Set on Sept. 3, 1939, the day England entered the war against Germany, Freud, dying of oral cancer, would have been 83 and Lewis 41. (Freud died of doctor-assisted suicide less than three weeks later.) The two men interrupt their discussions frequently to listen to BBC reports on Hitler’s aggression in Poland, which certainly give credence to Freud’s claim that the notion of a loving God is “an insidious lie.” But Lewis holds his own, and even turns the psychiatric table on Freud. Pointing to the assortment of figurines on the doctor’s desk, Lewis asks, “What do you call a man whose desk is dominated by gods and goddesses?” Freud’s quickly replies, “A collector.”
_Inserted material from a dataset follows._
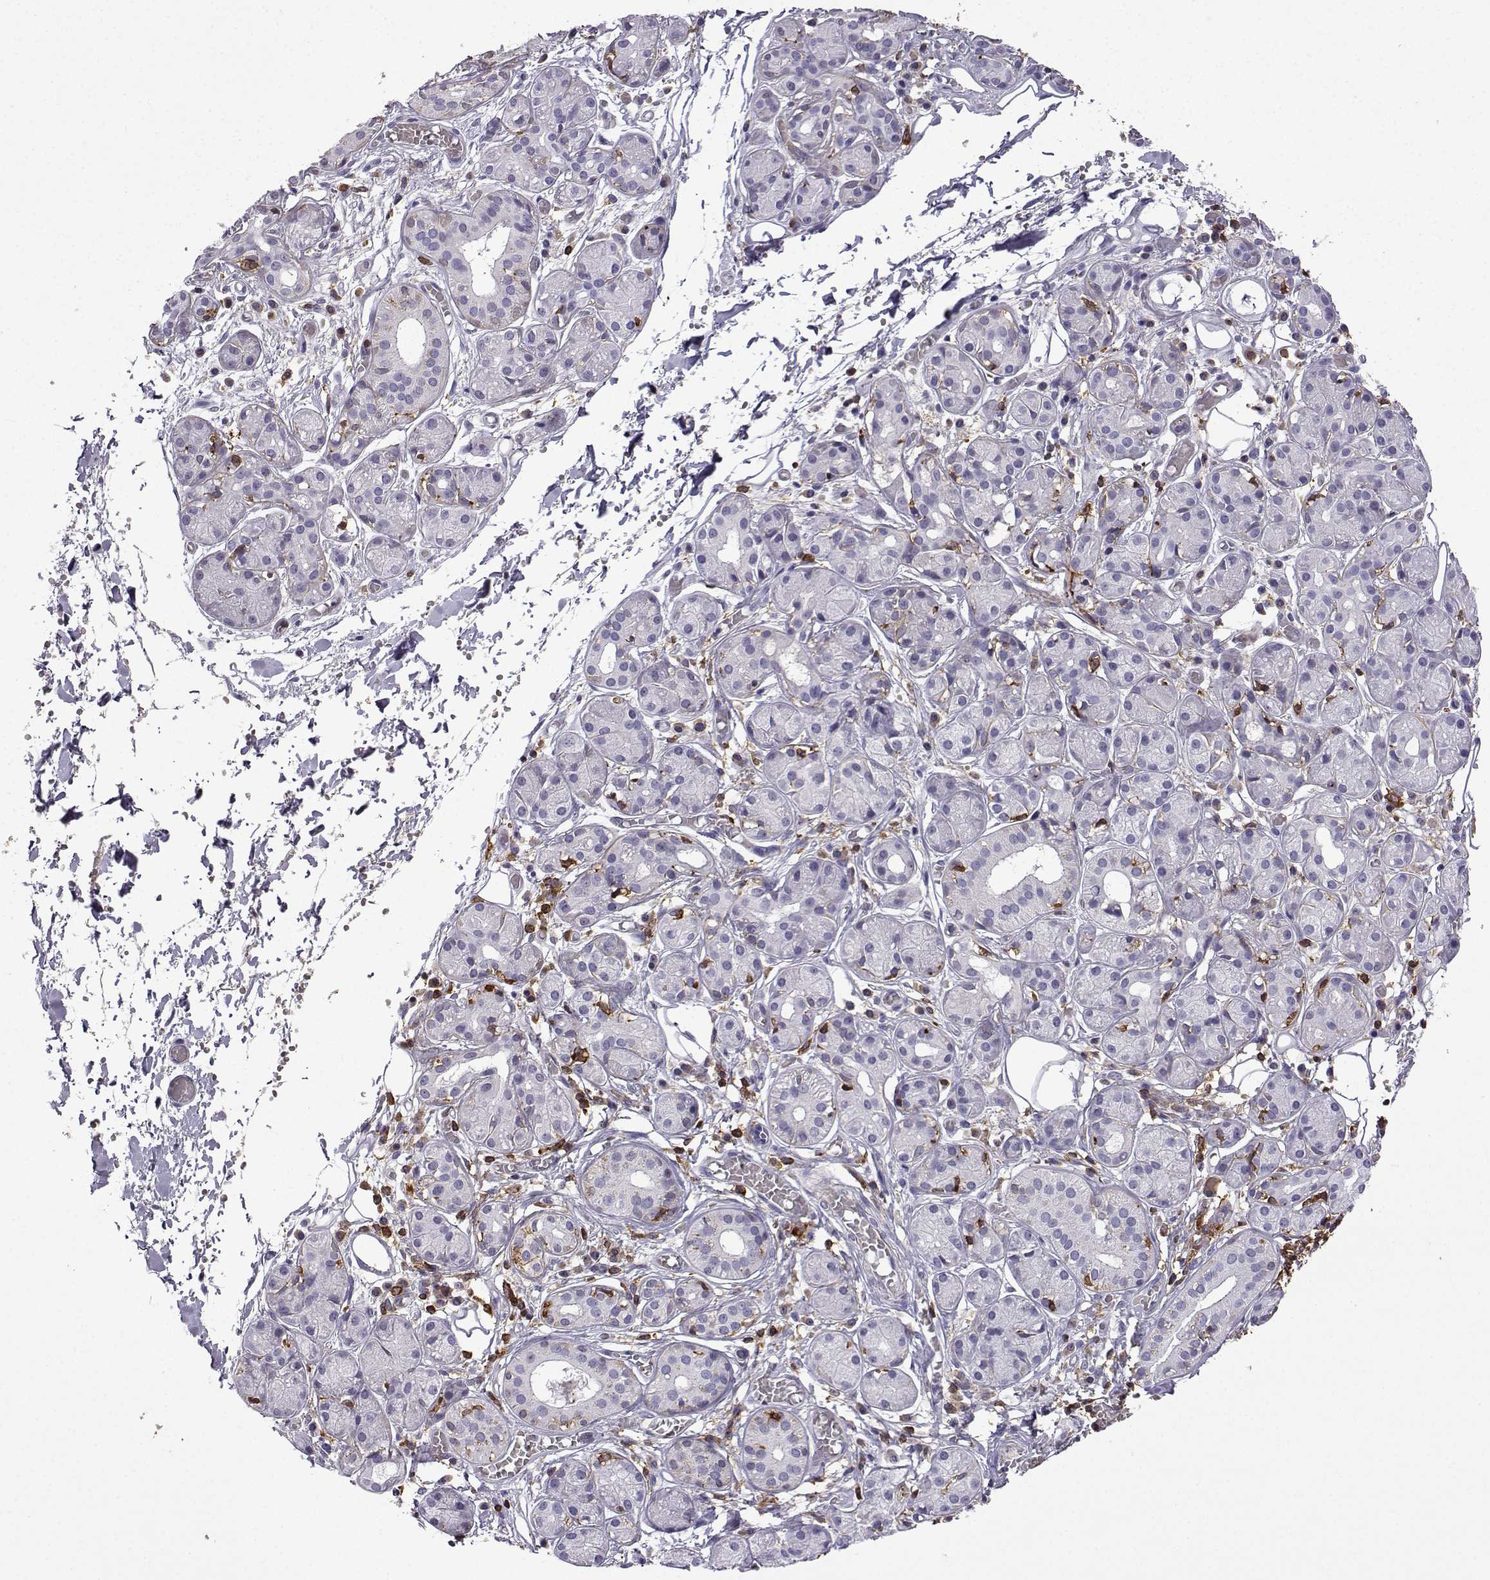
{"staining": {"intensity": "negative", "quantity": "none", "location": "none"}, "tissue": "salivary gland", "cell_type": "Glandular cells", "image_type": "normal", "snomed": [{"axis": "morphology", "description": "Normal tissue, NOS"}, {"axis": "topography", "description": "Salivary gland"}, {"axis": "topography", "description": "Peripheral nerve tissue"}], "caption": "The image exhibits no significant positivity in glandular cells of salivary gland.", "gene": "DOCK10", "patient": {"sex": "male", "age": 71}}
It is that kind of fast-paced exchange and St. Germain’s balanced theological arguments that keep the play from falling into preachiness or dogmatism. While I agree with Lewis and choose to believe in God, Freud’s points make sense to me. I also find it hard to explain away pain and suffering as something we just don’t understand. Any questioning person wants to know where God is in that.
Freud's Last Session had its world premiere last June at Massachusetts’s Barrington Stage Company, where it was extended twice and brought back by popular demand for two subsequent encore engagements.  It holds the record as the longest-running play in Barrington Stage’s history.